Ok, so the easiest method to create several plots is this:

import matplotlib.pyplot as plt
x=[[1,2,3,4],[1,2,3,4],[1,2,3,4],[1,2,3,4]]
y=[[1,2,3,4],[1,2,3,4],[1,2,3,4],[1,2,3,4]]
for i in range(len(x)):
    plt.figure()
    plt.plot(x[i],y[i])
    # Show/save figure as desired.
    plt.show()
# Can show all four figures at once by calling plt.show() here, outside the loop.
#plt.show()

Note that you need to create a figure every time or pyplot will plot in the first one created.

If you want to create several data series all you need to do is:

import matplotlib.pyplot as plt
plt.figure()
x=[[1,2,3,4],[1,2,3,4],[1,2,3,4],[1,2,3,4]]
y=[[1,2,3,4],[2,3,4,5],[3,4,5,6],[7,8,9,10]]
plt.plot(x[0],y[0],'r',x[1],y[1],'g',x[2],y[2],'b',x[3],y[3],'k')

You could automate it by having a list of colours like ['r','g','b','k'] and then just calling both entries in this list and corresponding data to be plotted in a loop if you wanted to. If you just want to programmatically add data series to one plot something like this will do it (no new figure is created each time so everything is plotted in the same figure):

import matplotlib.pyplot as plt
x=[[1,2,3,4],[1,2,3,4],[1,2,3,4],[1,2,3,4]]
y=[[1,2,3,4],[2,3,4,5],[3,4,5,6],[7,8,9,10]]
colours=['r','g','b','k']
plt.figure() # In this example, all the plots will be in one figure.    
for i in range(len(x)):
    plt.plot(x[i],y[i],colours[i])
plt.show()

Hope this helps. If anything matplotlib has a very good documentation page with plenty of examples.
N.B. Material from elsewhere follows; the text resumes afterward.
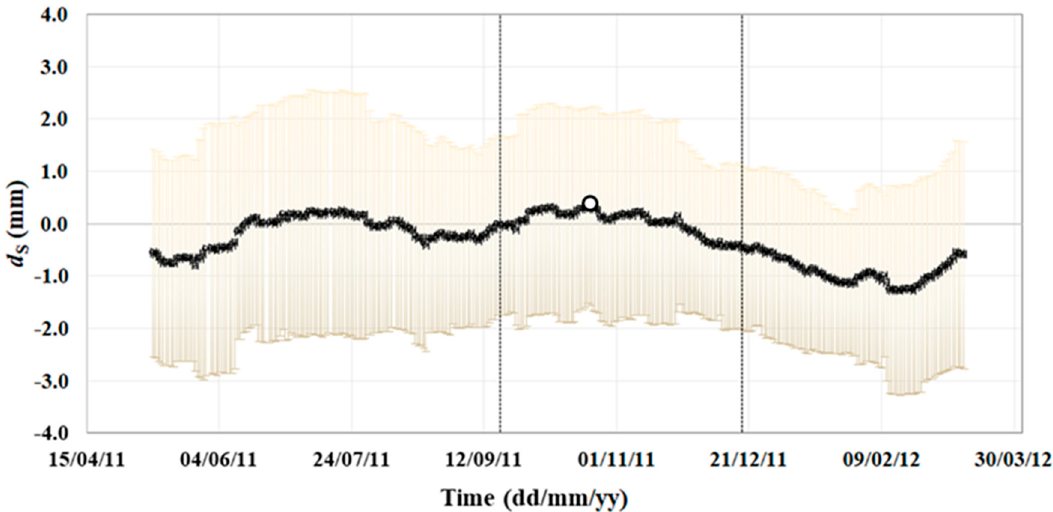
Figure 13. Temporal behavior of timely averaged GNSS displacements of the central section along S-axis (black dots) with over imposed ± the standard deviation within the 2 months moving window (yellow bars). Vertical dashed lines delimit a period of water use and no rainfall (on the left), a period of no water use and no rainfall (central); a period of no water use and rainfall (on the right). The white dot indicates d s occurring with minimum the water level.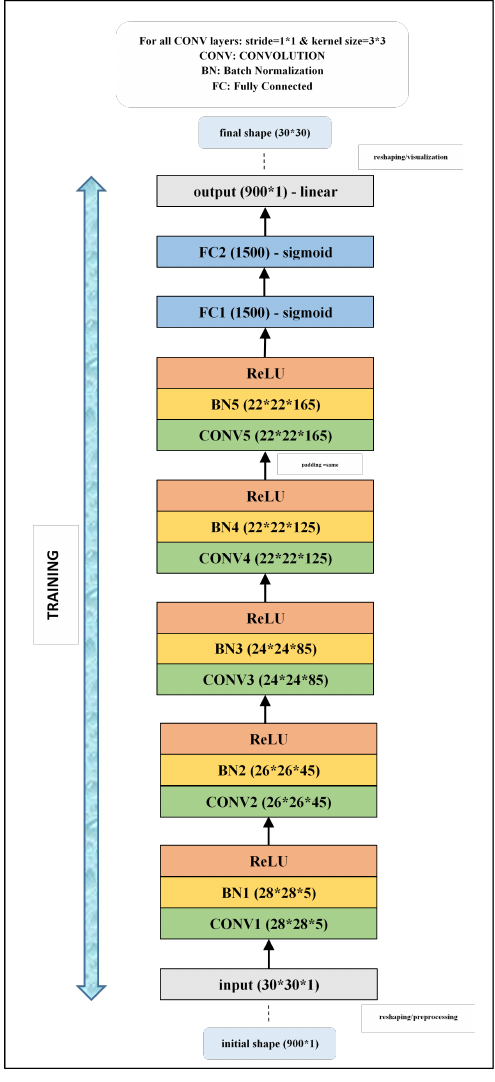
Figure 2. The structure of the CNN model used in this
17 Dec 2019: added plt.show() and plt.figure() calls to clarify this part of the story.


Use a dictionary!!

You can also use dictionaries that allows you to have more control over the plots:

import matplotlib.pyplot as plt
#   plot 0     plot 1    plot 2   plot 3
x=[[1,2,3,4],[1,4,3,4],[1,2,3,4],[9,8,7,4]]
y=[[3,2,3,4],[3,6,3,4],[6,7,8,9],[3,2,2,4]]

plots = zip(x,y)
def loop_plot(plots):
    figs={}
    axs={}
    for idx,plot in enumerate(plots):
        figs[idx]=plt.figure()
        axs[idx]=figs[idx].add_subplot(111)
        axs[idx].plot(plot[0],plot[1])
    return figs, axs  
        
figs, axs = loop_plot(plots)

Now you can select the plot that you want to modify easily:

axs[0].set_title("Now I can control it!")

Of course, is up to you to decide what to do with the plots. You can either save them to disk figs[idx].savefig("plot_%s.png" %idx) or show them plt.show(). Use the argument block=False only if you want to pop up all the plots together (this could be quite messy if you have a lot of plots). You can do this inside the loop_plot function or in a separate loop using the dictionaries that the function provided.

Just to add returning figs and axs is not mandatory to execute plt.show().